The first group, including the ventromedial and the dorsomedial nuclei, the perifornical and the retrochiasmatic areas, is markedly involved in defensive-aggressive behavior. This group of nuclei projects extensively to the periaqueductal gray matter, each nucleus targeting a specific quadrant. The periaqueductal gray matter appears to be a major hypothalamic descending output to mediate aggressive-defensive behavior. Each nucleus of this hypothalamic group receives an extensive nociceptive input from the lateral parabrachial area, the ventromedial hypothalamic nucleus receiving the heaviest input. The ventromedial nucleus has been involved in aggressive-defensive behavior. Stimulation applied in this nucleus induces vocalization, attack, escape, piloerection, mydriasis and micturition that resemble the pseudo-affective reactions induced by noxious stimuli (Bester et al. 1997; Swanson 1987). Recently, the dorsomedial portion of the ventromedial nucleus has been shown to be responsible for the vocalization induced by painful electrical shock applied to the tail (Borszcz 2002). The ventromedial nucleus has also been involved in feeding behavior (it has long been considered as the “satiety center") and regulation of energy metabolism (Swanson 1987). Recently, the ventromedial hypothalamic nucleus has thus been proposed to be responsible for the anorexia induced by migraine (Malick et al. 2001). Pain should act on appetite via a parabrachio-ventromedial CCKergic link. Leptin receptors, which are abundant in this hypothalamic nucleus, might also participate in the loss of appetite. Finally, stimulation applied within the ventromedial nuclei produces an analgesia, which is also probably mediated via the periaqueductal output. Thus, it appears that the medial zone of the tuberal (posterior) and the anterior hypothalamus is responsible for the defensive-aggressive and feeding motivational component of pain.

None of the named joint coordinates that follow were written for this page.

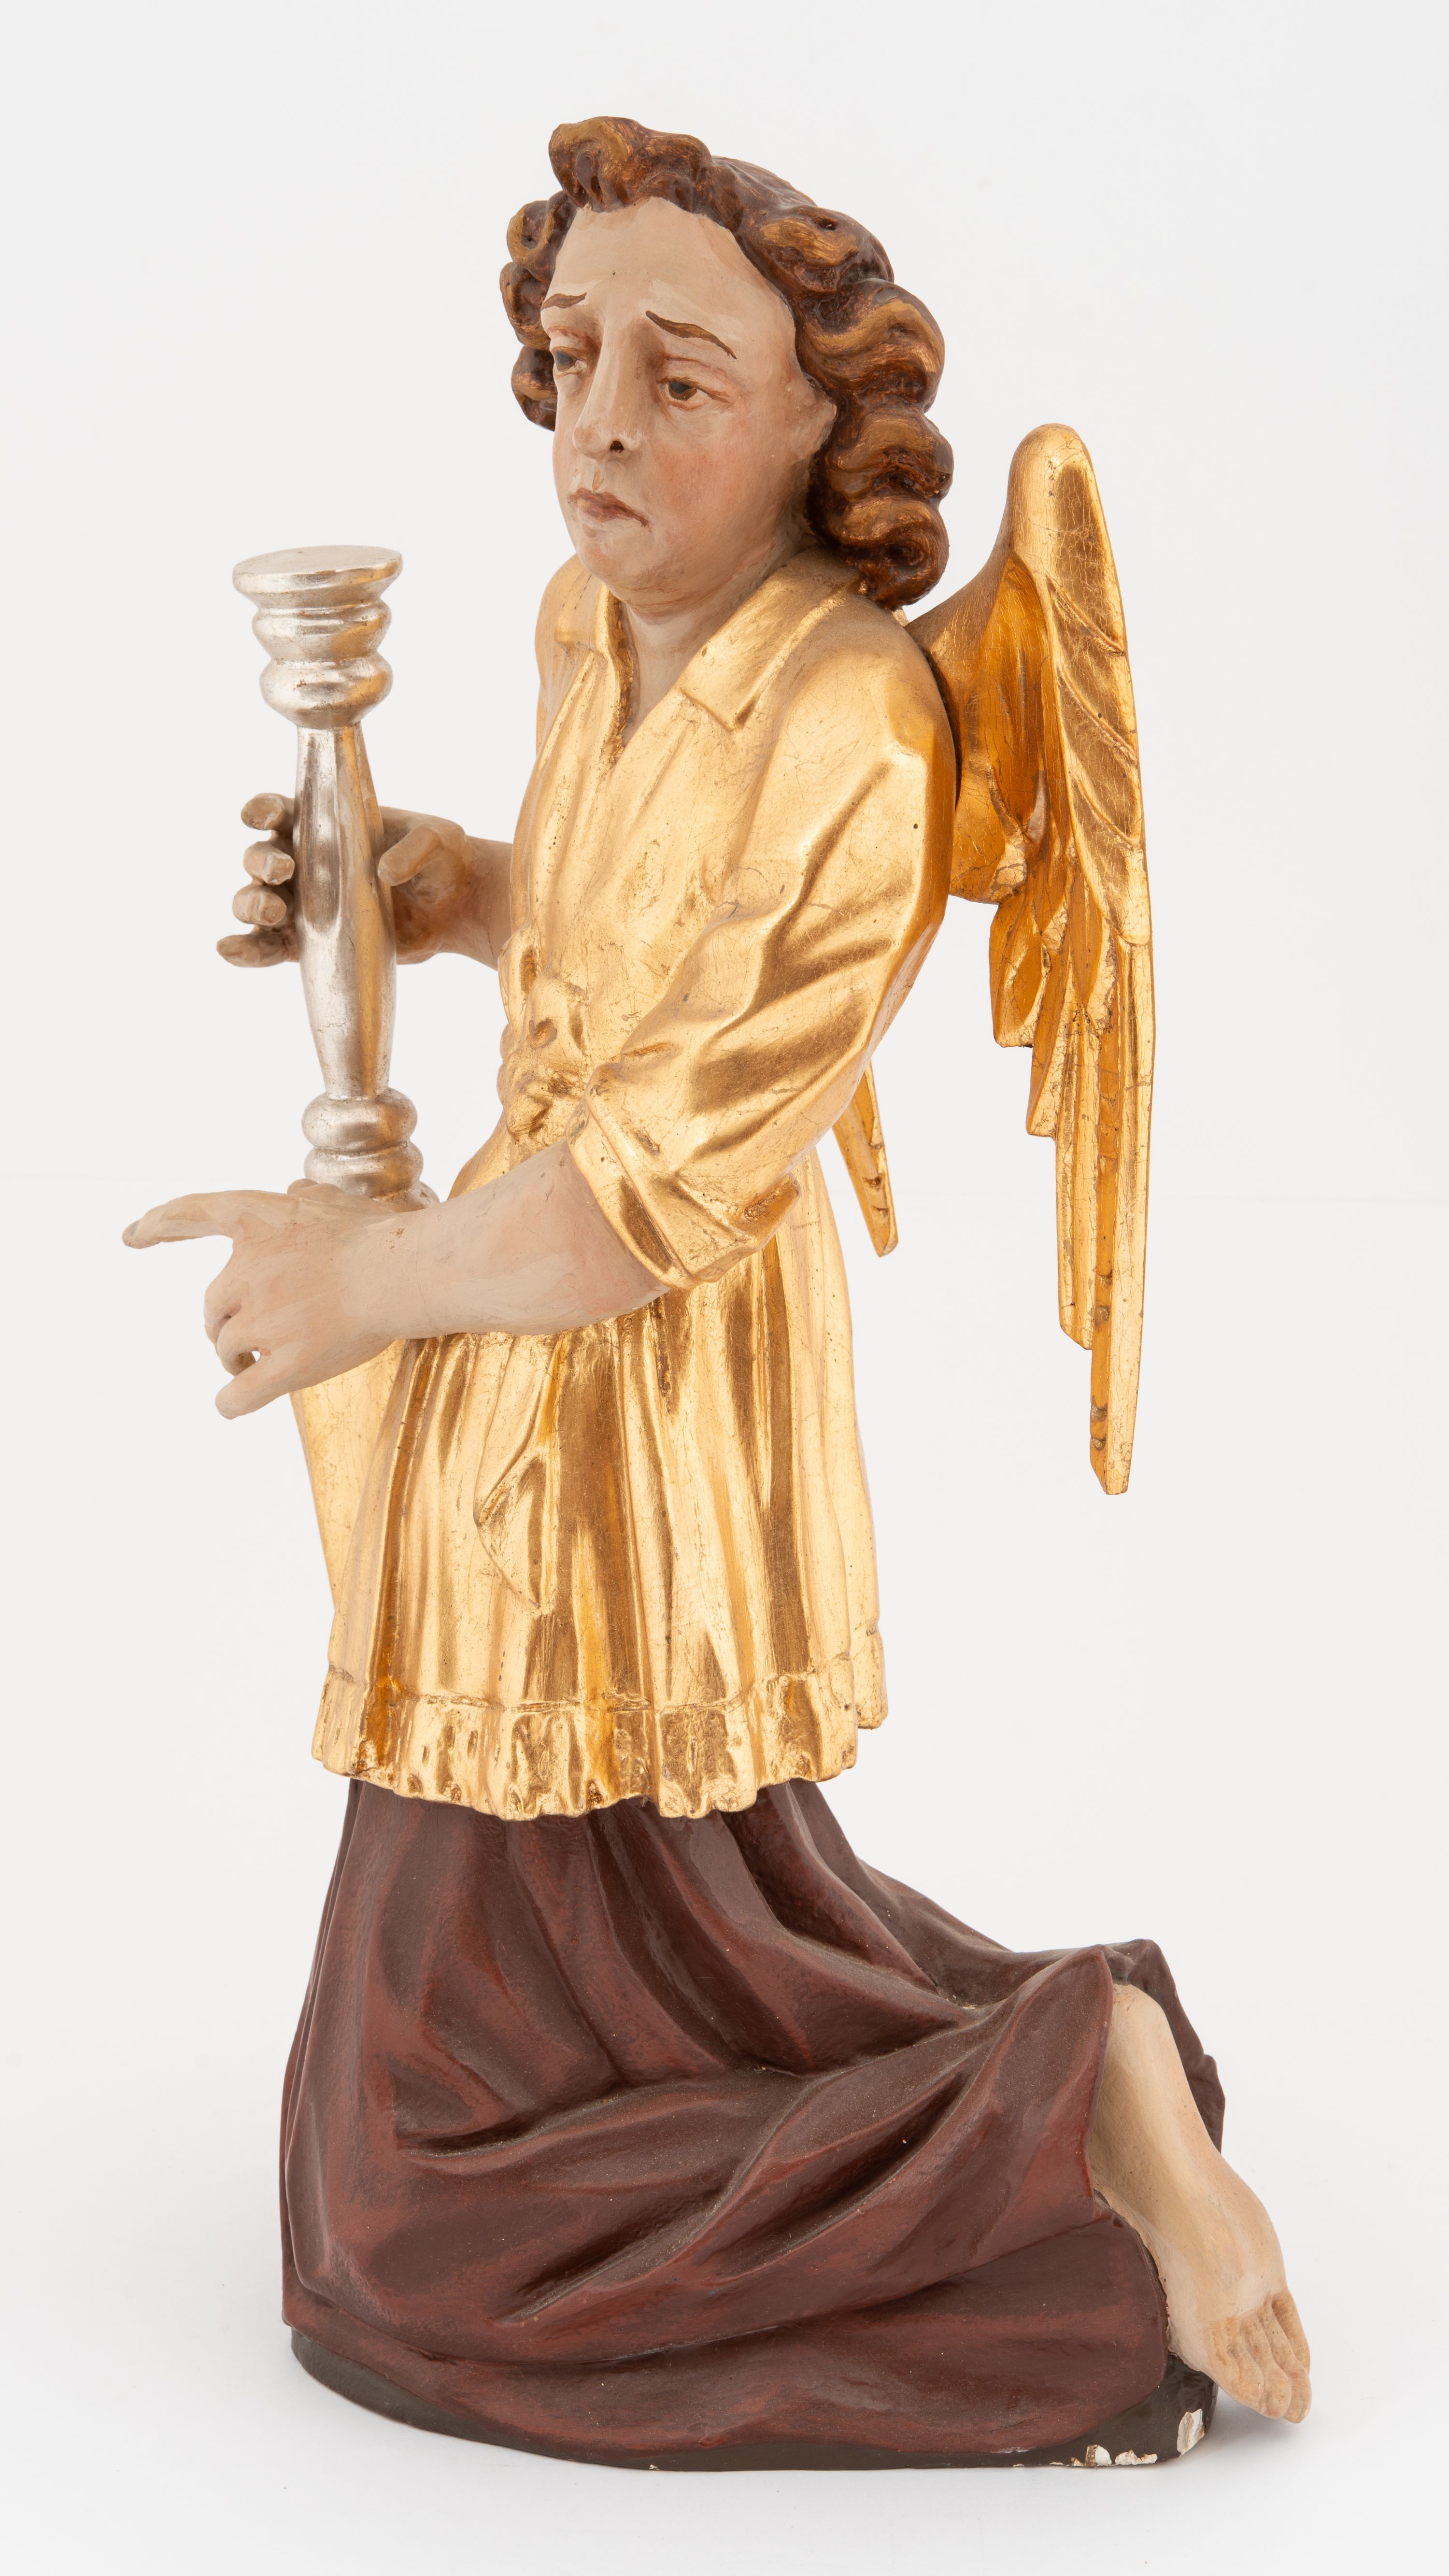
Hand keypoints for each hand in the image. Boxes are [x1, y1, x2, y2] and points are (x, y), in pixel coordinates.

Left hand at [122, 1183, 419, 1416]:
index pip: (193, 1214)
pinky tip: (231, 1402)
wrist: (405, 1273)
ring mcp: (264, 1319)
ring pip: (226, 1348)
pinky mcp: (285, 1364)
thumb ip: (306, 1197)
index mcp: (259, 1221)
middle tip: (255, 1334)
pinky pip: (238, 1394)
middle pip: (212, 1306)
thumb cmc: (381, 1237)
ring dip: (237, 1358)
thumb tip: (294, 1190)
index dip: (158, 1225)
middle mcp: (249, 1269)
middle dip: (226, 1323)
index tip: (133, 1235)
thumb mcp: (334, 1201)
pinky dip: (230, 1401)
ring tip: (269, 1359)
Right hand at [218, 797, 509, 968]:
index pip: (281, 810)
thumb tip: (385, 872)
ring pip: (255, 900)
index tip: (260, 816)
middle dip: (260, 862)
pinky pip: (269, 946)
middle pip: (259, 856)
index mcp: (325, 823)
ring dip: (251, 905)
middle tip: (284, 872)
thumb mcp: (438, 840)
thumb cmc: (443, 859)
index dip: (262, 809)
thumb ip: (413, 849)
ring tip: (272, 914)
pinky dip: (247, 949)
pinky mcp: (311, 941)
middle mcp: (305, 860)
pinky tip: (230, 950)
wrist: (457, 907)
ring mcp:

The second group, including the median and the anteroventral preoptic hypothalamic nuclei, is involved in osmotic / blood fluids balance regulation and sleep promoting / thermoregulation functions. These nuclei also receive a substantial nociceptive input from the lateral parabrachial area. The influence of nociceptive input upon the neurons of this hypothalamic region is less clear. It might alter drinking behavior, vasopressin secretion, falling asleep and the thermoregulation set point according to the nature of the nociceptive aggression (Saper et al. 2001; Swanson 1987).

The posterior portion of the lateral hypothalamus receives a diffuse but substantial nociceptive input directly from the deep laminae of the dorsal horn and indirectly via the internal lateral parabrachial nucleus. The role of the lateral hypothalamus in nociceptive processing remains obscure because this hypothalamic region was involved in a myriad functions, such as feeding behavior (it has long been considered to be a “feeding center"), drinking behavior and cardiovascular and visceral regulation, as well as in wakefulness and anti-nociceptive and rewarding mechanisms. However, the recent discovery that narcolepsy can be induced by lack of orexin / hypocretin (a peptide located in the neurons of lateral hypothalamus), indicates that the lateral hypothalamus is probably markedly involved in the wakefulness mechanism (Saper 2001). One role of nociceptive inputs upon neurons of the posterior lateral hypothalamus could be to trigger awakening.

Conclusion

Bringing together anatomical and functional data, the hypothalamus appears as a key center for most visceromotor (neuroendocrine, autonomic response) and motivational (aggressive-defensive reactions, ingestive behaviors, wakefulness, antinociception) components of pain. It yet remains to check experimentally the actual role of hypothalamic subregions and / or neuromodulators in the genesis of different components of pain. Anatomical data also indicate that hypothalamic functions are probably strongly modulated by the upper limbic structures (notably the extended amygdala and the cingulate / prefrontal cortex), which are also involved in the emotional appreciation of pain.